:: Excerpted passage ::
- - -

Small business dreams with steelyard roots: Downtown Lorain restaurant and nightlife scene revives itself
LORAIN, Ohio – This former steel town at the mouth of the Black River on Lake Erie would seem like an unlikely location for one of the hottest food-and-drink scenes in Ohio. But that’s just what has emerged in downtown Lorain over the past five years, with an explosion of independent bars and restaurants opening on the main street of the historic manufacturing town 30 miles west of Cleveland.
Full of entrepreneurial spirit, hardworking roots and a little quirky charm, the city of Lorain has birthed a whole new hospitality scene, rocking renovated design elements alongside elevated relatable menus. Once bustling during the industrial era, a less-than-a-mile stretch on Broadway Avenue now attracts dream-fueled local entrepreneurs. In short, Lorain is having a moment.

- - -

:: Data ::
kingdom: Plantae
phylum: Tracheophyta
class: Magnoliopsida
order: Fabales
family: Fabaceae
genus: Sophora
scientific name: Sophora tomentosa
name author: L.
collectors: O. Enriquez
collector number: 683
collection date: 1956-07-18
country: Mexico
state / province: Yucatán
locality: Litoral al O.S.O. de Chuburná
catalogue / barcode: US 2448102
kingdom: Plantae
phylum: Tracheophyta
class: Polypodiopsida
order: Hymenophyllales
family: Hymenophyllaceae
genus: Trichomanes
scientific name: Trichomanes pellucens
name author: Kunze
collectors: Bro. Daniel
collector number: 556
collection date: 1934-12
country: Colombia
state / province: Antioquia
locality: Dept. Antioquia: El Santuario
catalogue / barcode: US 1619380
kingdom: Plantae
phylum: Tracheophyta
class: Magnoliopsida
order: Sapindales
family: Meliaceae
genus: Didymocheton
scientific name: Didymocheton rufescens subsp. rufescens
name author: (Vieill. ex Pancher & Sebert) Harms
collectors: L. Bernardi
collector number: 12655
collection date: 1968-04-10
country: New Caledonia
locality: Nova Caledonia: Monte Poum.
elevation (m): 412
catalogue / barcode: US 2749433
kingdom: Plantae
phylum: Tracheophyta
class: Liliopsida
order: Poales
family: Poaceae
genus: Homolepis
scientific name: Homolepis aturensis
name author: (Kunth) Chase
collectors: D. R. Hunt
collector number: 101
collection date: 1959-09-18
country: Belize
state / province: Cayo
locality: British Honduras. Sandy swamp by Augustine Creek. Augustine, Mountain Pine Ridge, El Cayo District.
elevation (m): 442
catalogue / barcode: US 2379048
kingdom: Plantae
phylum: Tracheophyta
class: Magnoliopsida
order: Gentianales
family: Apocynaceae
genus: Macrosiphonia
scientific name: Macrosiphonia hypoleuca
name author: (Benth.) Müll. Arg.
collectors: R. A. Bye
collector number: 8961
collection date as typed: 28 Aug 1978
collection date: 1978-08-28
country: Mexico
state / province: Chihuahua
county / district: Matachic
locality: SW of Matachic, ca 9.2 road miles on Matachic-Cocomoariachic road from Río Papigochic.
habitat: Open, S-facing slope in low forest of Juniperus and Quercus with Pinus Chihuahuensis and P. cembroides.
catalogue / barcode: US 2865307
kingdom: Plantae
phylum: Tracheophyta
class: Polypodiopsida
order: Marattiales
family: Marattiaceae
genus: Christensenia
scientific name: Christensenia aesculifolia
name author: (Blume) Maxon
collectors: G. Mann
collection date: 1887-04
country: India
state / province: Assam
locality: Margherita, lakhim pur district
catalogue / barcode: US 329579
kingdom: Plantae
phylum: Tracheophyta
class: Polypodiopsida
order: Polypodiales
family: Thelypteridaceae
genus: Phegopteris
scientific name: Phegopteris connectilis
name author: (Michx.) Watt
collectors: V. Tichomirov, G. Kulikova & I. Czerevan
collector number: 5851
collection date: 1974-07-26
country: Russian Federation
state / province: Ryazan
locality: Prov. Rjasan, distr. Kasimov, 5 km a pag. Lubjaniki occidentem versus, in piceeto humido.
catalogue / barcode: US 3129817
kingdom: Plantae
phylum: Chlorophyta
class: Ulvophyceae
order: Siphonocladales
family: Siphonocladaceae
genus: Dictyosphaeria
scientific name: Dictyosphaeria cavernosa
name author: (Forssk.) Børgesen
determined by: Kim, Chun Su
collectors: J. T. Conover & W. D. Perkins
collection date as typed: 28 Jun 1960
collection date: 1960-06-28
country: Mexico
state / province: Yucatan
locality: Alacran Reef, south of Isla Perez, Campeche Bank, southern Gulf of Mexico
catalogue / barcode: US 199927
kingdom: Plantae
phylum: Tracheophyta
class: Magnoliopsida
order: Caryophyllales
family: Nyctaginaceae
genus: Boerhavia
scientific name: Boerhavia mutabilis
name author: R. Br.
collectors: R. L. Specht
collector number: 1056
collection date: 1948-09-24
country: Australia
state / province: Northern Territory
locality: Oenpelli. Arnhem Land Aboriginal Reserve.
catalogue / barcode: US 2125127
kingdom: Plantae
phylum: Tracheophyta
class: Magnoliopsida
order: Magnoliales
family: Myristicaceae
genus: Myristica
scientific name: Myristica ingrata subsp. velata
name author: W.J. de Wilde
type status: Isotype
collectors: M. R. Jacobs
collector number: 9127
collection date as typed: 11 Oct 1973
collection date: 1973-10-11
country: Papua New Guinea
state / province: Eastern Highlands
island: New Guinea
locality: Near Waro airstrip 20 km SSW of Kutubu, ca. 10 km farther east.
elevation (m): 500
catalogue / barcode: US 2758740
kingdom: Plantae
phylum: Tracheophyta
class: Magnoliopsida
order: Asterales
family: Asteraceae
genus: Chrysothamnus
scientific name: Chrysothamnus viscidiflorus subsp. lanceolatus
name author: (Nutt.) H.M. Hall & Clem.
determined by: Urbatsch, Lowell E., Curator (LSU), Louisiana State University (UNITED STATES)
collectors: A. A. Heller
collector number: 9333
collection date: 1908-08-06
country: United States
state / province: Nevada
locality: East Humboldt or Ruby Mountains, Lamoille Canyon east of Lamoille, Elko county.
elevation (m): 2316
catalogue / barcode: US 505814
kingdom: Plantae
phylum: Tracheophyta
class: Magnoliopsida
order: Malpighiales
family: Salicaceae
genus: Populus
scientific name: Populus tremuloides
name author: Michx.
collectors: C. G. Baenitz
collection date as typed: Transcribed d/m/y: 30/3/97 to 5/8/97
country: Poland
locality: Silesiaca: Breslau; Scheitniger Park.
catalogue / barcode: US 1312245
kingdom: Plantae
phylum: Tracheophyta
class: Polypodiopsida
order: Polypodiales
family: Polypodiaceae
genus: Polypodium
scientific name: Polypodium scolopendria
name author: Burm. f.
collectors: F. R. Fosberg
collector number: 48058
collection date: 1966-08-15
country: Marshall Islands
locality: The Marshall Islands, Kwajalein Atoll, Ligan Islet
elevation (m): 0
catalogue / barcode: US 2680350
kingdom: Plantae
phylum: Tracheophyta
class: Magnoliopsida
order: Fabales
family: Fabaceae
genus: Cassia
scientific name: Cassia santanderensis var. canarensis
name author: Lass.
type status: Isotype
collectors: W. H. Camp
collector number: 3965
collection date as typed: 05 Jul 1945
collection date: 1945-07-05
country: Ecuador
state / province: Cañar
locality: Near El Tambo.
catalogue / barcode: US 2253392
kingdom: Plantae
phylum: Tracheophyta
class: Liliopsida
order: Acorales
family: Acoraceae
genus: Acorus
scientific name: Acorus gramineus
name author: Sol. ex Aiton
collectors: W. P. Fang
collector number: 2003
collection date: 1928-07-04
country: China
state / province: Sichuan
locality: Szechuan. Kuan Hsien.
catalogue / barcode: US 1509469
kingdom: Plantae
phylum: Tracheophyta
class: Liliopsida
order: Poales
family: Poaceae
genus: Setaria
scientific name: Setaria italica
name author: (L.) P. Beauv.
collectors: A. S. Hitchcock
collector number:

- - -

:: Complete the following ::
**A)** In the piece on downtown Lorain's restaurant scene, how far is Lorain from Cleveland, and in which direction?
**B)** Retype the part of the piece on downtown Lorain's restaurant scene starting with "Small business dreams" and going on through "west of Cleveland.".

:: Answers to the exercises ::
**A)** 30 miles west of Cleveland.

**B)**
Small business dreams with steelyard roots: Downtown Lorain restaurant and nightlife scene revives itself
LORAIN, Ohio – This former steel town at the mouth of the Black River on Lake Erie would seem like an unlikely location for one of the hottest food-and-drink scenes in Ohio. But that’s just what has emerged in downtown Lorain over the past five years, with an explosion of independent bars and restaurants opening on the main street of the historic manufacturing town 30 miles west of Cleveland.